Cerruya saves by opting for the cheapest brand.
''It's a nightmare,'' she said, shopping in the dairy aisle of her local Publix.
``People are telling me to move north.''
At the Al-Mara farm in Midland, Va., Jeff and Patty Leonard's 600 cows produce
19,000 pounds of milk a day. They plant about 1,000 acres of corn, so they don't
face all of the rising feed costs like some farmers. But they empathize with
consumers: The cost of nitrogen fertilizers and diesel fuel have all gone up
sharply, raising production costs by nearly 30 percent.
''That's how your farmer feels when we're trying to buy soybean meal, food for
our cows and trying to maintain our equipment,'' said Patty Leonard. ``I can
understand exactly what the shopper is going through.''
PRODUCTION COSTS
Milk prices aren't set on the farm. That's done by marketing cooperatives, which
this year have been successful in passing on higher production costs after
several dismal years of prices.
''It's pretty much a realignment of the actual value of milk in today's dollar,'' Patty
Leonard said. ``Milk has been cheap for a long, long time.''
Globalization also explains higher milk prices. Australia, a leading milk exporter,
is struggling through a drought, and European governments are pulling back
dairy subsidies. So U.S. farmers, aided by a weak dollar, are stepping in to meet
growing demand for milk products in China and India. That has limited the supply
at home and abroad, driving up prices.
''U.S. per capita dairy consumption is the highest it's been since 1987,'' said
Chris Galen, vice president of the National Milk Producers Federation.

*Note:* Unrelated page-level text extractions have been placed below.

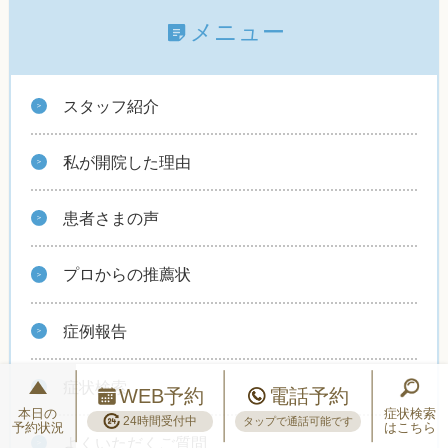
メニュー
スタッフ紹介
私が開院した理由
患者さまの声
プロからの推薦状
症例報告
症状検索
WEB予約
電話予約
本日の
症状検索
24時間受付中
タップで通話可能です
予約状況
はこちら
よくいただくご質問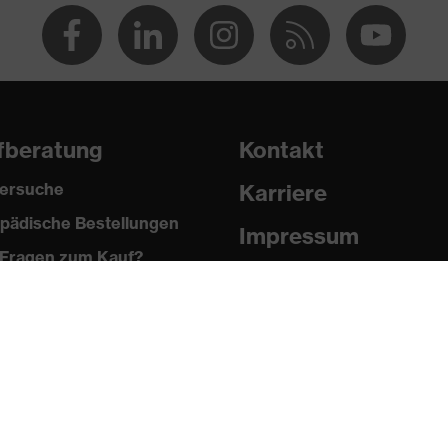
ester, 2 % Elasthan®
fberatung
Kontakt
ersuche
Karriere
pädische Bestellungen
Impressum
Fragen zum Kauf?
Datenschutz
Newsletter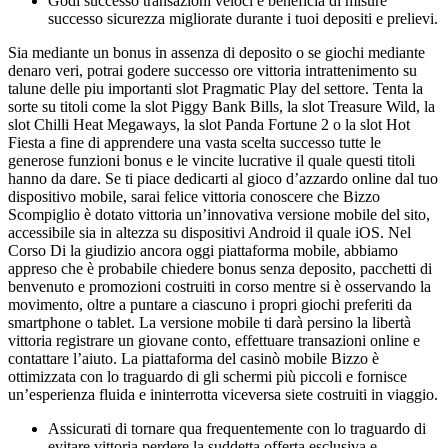
Godi successo transazioni veloci e beneficia di misure
successo sicurezza migliorate durante i tuoi depositi e prelievi.
Sia mediante un bonus in assenza di deposito o se giochi mediante
denaro veri, potrai godere successo ore vittoria intrattenimento su
talune delle piu importanti slot Pragmatic Play del settore. Tenta la
sorte su titoli come la slot Piggy Bank Bills, la slot Treasure Wild, la
slot Chilli Heat Megaways, la slot Panda Fortune 2 o la slot Hot
Fiesta a fine di apprendere una vasta scelta successo tutte le
generose funzioni bonus e le vincite lucrative il quale questi titoli
hanno da dare. Se ti piace dedicarti al gioco d’azzardo online dal tuo
dispositivo mobile, sarai felice vittoria conoscere che Bizzo
Scompiglio è dotato vittoria un’innovativa versione mobile del sito,
accessibile sia in altezza su dispositivi Android il quale iOS. Nel
Corso Di la giudizio ancora oggi piattaforma mobile, abbiamo
appreso che è probabile chiedere bonus senza deposito, pacchetti di
benvenuto e promozioni costruiti in corso mentre si è osservando la
movimento, oltre a puntare a ciascuno i propri giochi preferiti da
smartphone o tablet. La versione mobile ti darà persino la libertà
vittoria registrare un giovane conto, effettuare transazioni online e
contattare l’aiuto. La piattaforma del casinò mobile Bizzo è
ottimizzata con lo traguardo di gli schermi più piccoli e fornisce
un’esperienza fluida e ininterrotta viceversa siete costruiti in viaggio.
Assicurati di tornare qua frequentemente con lo traguardo di
evitare vittoria perdere la suddetta offerta esclusiva e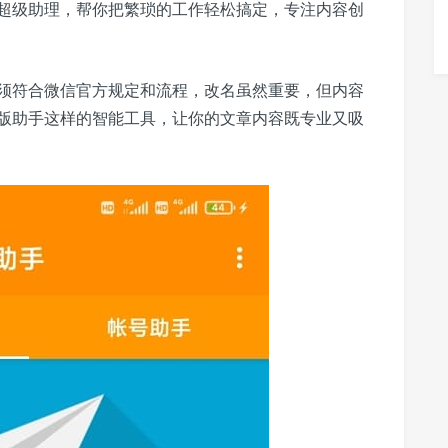
超级助理，帮你把繁琐的工作轻松搞定，专注内容创
须符合微信官方规定和流程，改名虽然重要，但内容
版助手这样的智能工具，让你的文章内容既专业又吸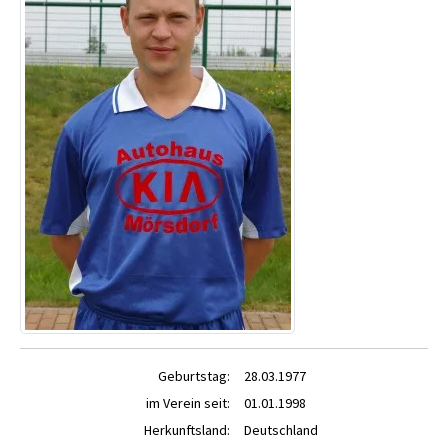
Geburtstag:
28.03.1977
im Verein seit:
01.01.1998
Herkunftsland:
Deutschland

``Americans are eating more cheese than ever.''
To make more milk to make cheese, or to raise more chickens that lay more
eggs, farmers need feed corn and other products. But corn prices have soared
over the past year as Congress pushes ethanol, a renewable fuel made from
corn. Fields that previously grew soybeans are now yielding corn, and that has
driven up the price of soybeans.
Iowa State University's Center for Agricultural and Rural Development
shocked the farm sector earlier this summer with a report that corn farmers are
expected to lock in prices of $4 a bushel through 2010, about double what corn
fetched two years ago.
''You will probably be seeing these prices rise for quite a long time and
stabilizing, maybe, but not going back to the $2-a-bushel corn,'' said Jacinto
Feitosa, co-director of the center in Ames, Iowa.
Kevin Hall is a reporter in the McClatchy Washington Bureau.